I often see my training jobs stopped without finishing 8M steps or 2h. They don’t fail, and show up as succeeded, but sometimes they run for only 2M or 4M training steps.
In the Docker logs I see the following message
MaxRuntimeExceeded - Training job runtime exceeded MaxRuntimeInSeconds provided
Anyone else having this problem?
1 Like
Hello @jurgisp
Can you share the submission IDs where this happened? At the moment, we are using
MAX_WAIT_TIME: "12000"
MAX_RUN_TIME: "7460"
MAX_RUN_TIME
is the time for which the instance has been running for. MAX_WAIT_TIME
is the time for which the job has been active for (wait time for instance to be available + MAX_RUN_TIME
). If the problem is with MAX_WAIT_TIME
, we can increase its value.
2 Likes
Hi @jyotish I too recieved this error in #86264. I’d like to clarify that I’ve setup some code that saves the experience replay buffer along with the checkpoints because the reset of spot instances is messing up the replay buffer and really hurts performance. But the checkpoint saving and loading time doesn’t seem to be counted in ray “Time elapsed”. If this is the issue please suggest some proper solution to get replay buffers properly working with spot instances.
Thanks @jyotish.

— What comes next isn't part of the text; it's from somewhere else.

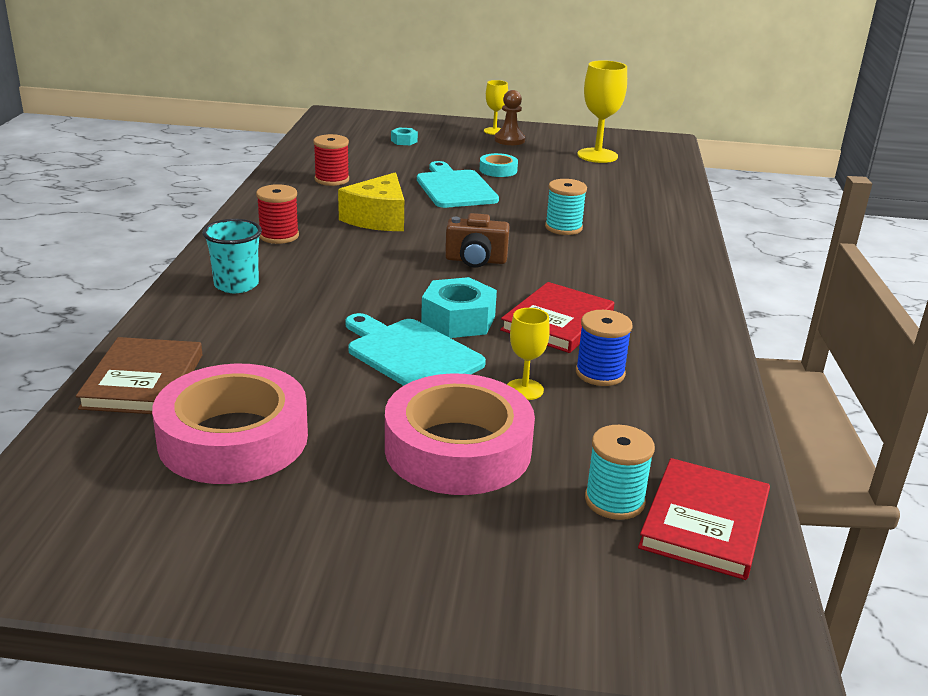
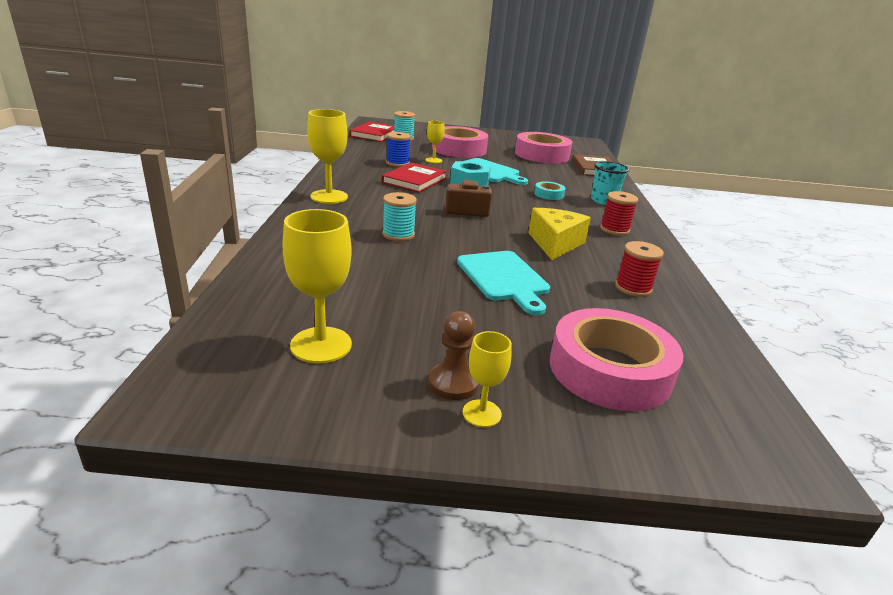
camera: 175 degrees right, 0 degrees up
(404, 141) = (610, 370): turquoise nut -> pink tape
(498, 170) = (462, 308): turquoise tape -> turquoise tape (549, 194)
(676, 281) = (329, 197): none -> yellow goblet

I think it’s a problem with MAX_WAIT_TIME, when AWS spot market is busy, and the job is not getting an EC2 instance for a long time, after being restarted. So perhaps would be good to increase it.
Although lately it’s been ok.
It’s happening again now, for example, hash ba3be1d72057541a70112017f6cb7601685551b0
.
I too recieved it again on #87296 in gemjourney and hovercraft.